Existing approaches to running self-correction typically conflate detection with correction, applying an immediate output rewrite when drift is detected and discarding the deviation record once the rewrite is applied. The agent's restoration history is consequently unobservable; an auditor cannot reconstruct what the agent would have done absent the rewrite, what triggered the rewrite, or how the agent's correction profile has evolved over time. The coherence control loop displaces these approaches by separating detection, recording, and restoration into structurally distinct phases, by preserving the deviation and correction records in the integrity log, and by exposing the loop's pressure-failure modes as structurally derivable coping intercepts rather than as opaque drift events.
Prior Art (continued)
Reinforcement-from-feedback regimes, while powerful at steering training, do not produce a running structural record of the agent's deviations and corrections. Their effect is observable only as a change in the agent's parameter distribution; the per-trajectory deviation that drove a given correction is not reconstructable, and the agent's behavior under sustained pressure is not structurally distinguishable from its behavior under nominal conditions. The coherence control loop preserves the per-trajectory record and exposes the pressure-dependent behavioral shift as a structurally derivable consequence of intercept activation.
Rule-based guard systems, in which a separate monitor watches the agent and intervenes when rules are violated, externalize the self-correction function and produce a record only of guard activations rather than of agent conduct. The agent in such systems carries no internal record of its own deviations; the monitor's record is an outside observer's account of the agent's behavior.
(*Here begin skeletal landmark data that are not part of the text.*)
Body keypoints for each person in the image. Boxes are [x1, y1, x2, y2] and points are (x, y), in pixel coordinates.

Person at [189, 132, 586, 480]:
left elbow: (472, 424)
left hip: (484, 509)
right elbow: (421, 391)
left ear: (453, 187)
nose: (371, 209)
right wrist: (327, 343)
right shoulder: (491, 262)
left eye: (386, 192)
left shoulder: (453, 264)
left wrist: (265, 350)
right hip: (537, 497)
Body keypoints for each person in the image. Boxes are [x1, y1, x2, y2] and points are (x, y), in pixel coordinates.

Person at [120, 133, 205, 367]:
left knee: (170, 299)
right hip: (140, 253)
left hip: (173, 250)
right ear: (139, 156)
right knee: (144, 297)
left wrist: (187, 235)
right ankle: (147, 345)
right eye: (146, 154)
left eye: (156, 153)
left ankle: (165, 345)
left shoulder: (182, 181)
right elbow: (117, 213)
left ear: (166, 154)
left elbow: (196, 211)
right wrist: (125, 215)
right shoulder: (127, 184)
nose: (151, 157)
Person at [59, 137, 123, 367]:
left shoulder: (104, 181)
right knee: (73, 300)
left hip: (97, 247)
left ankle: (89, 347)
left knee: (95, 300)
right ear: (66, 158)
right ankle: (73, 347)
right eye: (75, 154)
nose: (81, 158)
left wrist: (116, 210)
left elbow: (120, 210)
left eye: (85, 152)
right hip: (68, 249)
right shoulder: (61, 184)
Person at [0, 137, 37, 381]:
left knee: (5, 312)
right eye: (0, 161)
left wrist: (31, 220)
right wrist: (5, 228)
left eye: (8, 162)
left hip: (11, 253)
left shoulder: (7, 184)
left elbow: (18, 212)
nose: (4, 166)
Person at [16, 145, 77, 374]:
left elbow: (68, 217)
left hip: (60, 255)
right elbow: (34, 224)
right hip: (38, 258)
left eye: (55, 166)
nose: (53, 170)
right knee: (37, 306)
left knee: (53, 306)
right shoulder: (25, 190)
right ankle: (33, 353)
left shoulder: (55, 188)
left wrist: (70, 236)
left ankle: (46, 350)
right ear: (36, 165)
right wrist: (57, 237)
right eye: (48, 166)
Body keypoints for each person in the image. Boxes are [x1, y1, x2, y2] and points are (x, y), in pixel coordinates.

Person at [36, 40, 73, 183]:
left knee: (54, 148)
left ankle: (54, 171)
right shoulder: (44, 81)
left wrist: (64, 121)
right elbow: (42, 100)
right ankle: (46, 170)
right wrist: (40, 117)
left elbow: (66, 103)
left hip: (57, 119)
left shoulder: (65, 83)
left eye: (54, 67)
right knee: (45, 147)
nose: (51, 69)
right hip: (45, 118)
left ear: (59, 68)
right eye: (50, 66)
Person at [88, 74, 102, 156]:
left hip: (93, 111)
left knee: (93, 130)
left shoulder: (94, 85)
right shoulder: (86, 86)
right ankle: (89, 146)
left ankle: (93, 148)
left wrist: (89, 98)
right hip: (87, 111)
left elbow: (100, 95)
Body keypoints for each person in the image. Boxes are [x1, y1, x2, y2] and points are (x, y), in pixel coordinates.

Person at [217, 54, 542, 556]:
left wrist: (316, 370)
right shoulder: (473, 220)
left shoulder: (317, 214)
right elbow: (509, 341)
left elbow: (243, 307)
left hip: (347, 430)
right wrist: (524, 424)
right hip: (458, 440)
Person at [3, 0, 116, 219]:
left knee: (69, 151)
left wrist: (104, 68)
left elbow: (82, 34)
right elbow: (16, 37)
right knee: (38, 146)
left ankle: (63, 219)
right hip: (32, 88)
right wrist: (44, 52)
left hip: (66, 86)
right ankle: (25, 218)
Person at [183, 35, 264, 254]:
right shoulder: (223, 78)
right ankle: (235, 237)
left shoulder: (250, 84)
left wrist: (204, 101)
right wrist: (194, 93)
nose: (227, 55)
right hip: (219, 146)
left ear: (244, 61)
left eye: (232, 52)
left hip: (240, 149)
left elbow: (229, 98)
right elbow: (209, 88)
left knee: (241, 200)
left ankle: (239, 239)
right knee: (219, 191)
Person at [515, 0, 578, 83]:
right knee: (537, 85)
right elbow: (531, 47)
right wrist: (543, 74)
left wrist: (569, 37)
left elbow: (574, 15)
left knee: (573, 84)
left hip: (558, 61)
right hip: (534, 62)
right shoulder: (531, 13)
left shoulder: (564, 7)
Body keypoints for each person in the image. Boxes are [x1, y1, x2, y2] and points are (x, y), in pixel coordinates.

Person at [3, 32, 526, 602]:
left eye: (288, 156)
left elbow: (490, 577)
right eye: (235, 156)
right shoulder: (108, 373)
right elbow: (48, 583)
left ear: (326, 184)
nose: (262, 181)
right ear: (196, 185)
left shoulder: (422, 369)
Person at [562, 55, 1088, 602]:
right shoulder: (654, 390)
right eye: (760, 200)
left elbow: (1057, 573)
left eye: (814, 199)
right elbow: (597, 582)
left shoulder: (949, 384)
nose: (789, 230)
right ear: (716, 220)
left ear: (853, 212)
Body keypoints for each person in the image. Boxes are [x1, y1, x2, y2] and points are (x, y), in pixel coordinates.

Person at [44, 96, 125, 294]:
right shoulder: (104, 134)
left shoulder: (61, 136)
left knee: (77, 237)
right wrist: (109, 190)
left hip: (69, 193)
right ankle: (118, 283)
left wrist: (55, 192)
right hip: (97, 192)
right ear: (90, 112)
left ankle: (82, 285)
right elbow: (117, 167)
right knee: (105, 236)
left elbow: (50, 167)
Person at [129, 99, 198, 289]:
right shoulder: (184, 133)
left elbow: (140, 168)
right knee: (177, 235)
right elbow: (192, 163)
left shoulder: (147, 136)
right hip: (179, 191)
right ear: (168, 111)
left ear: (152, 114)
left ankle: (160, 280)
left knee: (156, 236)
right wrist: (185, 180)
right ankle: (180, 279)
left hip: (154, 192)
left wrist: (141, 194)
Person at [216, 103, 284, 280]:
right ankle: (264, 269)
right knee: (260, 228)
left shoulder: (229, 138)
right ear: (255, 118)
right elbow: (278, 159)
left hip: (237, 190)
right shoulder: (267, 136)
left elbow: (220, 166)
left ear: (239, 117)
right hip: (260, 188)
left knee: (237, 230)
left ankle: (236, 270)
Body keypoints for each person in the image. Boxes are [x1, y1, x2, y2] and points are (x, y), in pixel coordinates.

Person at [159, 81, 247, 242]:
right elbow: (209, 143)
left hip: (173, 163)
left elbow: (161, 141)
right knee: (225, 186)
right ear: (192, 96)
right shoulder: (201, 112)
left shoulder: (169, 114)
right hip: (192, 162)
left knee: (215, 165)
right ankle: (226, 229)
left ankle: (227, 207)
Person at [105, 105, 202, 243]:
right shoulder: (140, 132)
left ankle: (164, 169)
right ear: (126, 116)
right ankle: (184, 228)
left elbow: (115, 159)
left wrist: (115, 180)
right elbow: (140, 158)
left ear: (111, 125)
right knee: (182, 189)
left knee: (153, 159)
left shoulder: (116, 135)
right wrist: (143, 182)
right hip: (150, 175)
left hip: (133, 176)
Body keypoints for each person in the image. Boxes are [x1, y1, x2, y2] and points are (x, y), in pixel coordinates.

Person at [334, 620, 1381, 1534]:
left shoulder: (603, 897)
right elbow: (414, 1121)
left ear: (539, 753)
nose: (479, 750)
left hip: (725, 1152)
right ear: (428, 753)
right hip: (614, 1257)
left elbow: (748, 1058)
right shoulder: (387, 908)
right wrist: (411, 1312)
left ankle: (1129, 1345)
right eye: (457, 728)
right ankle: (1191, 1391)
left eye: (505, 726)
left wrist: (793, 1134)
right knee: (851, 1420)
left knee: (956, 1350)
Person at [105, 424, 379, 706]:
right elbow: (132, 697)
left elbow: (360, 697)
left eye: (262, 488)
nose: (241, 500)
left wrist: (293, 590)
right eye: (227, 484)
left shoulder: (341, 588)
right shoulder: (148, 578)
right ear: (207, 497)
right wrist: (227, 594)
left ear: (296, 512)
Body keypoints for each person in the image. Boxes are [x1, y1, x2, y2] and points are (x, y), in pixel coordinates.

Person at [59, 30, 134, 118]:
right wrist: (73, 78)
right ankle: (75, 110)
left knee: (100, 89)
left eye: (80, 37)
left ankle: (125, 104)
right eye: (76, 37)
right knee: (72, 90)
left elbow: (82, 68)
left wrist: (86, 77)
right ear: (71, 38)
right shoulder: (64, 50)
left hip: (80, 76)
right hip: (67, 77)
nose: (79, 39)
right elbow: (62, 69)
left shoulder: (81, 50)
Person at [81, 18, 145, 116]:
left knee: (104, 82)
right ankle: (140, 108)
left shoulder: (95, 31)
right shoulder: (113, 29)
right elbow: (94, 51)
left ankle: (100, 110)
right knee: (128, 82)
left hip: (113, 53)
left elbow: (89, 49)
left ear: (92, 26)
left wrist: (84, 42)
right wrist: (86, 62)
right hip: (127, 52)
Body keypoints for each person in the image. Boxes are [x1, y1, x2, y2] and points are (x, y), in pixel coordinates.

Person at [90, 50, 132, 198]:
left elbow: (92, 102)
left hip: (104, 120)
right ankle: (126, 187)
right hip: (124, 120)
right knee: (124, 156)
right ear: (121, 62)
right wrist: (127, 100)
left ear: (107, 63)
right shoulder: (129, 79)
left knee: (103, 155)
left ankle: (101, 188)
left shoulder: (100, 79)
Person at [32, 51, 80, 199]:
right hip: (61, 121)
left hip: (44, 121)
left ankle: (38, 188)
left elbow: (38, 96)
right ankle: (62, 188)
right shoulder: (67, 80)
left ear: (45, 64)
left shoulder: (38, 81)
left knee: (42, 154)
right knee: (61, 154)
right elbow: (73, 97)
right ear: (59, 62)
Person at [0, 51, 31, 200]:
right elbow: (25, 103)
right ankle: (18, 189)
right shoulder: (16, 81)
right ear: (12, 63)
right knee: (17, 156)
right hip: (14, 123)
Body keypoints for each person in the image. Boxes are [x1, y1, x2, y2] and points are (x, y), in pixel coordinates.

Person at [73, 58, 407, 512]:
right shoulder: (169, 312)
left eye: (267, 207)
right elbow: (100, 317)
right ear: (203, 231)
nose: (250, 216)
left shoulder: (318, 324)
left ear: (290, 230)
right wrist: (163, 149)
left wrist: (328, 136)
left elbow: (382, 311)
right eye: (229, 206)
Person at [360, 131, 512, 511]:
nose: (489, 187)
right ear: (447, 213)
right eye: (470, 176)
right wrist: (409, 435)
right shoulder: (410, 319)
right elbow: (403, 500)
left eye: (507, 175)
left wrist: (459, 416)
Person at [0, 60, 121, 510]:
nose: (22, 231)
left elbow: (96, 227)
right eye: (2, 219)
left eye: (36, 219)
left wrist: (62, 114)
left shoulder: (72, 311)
The coherence control loop instead places the detect-record-restore cycle inside the agent itself, so that the integrity log is the agent's own structural conduct record rather than an external monitor's transcript, and so that the agent's coping style under pressure is an internal artifact reconstructable from internal records.
Disclosure Scope
The cognition disclosure covering the coherence control loop encompasses the bounded servo mechanism by which an agent's behavior is held within a human-relatable coherence envelope, including the three-phase detect-record-restore cycle, the deviation function and its declared composition, the integrity-log recording of deviations and corrections under the agent's signed identity, the bounded correction generated by the redemption engine, the structurally derivable coping intercepts at each phase of the cycle, and the alternative embodiments that vary in cycle continuity, norm multiplicity, and norm-revision policy. The scope encompasses any agent architecture in which behavioral self-correction is implemented as a structurally separable detect-correct-audit cycle whose deviation, correction, and intercept history is preserved as an inspectable artifact independent of any external observer.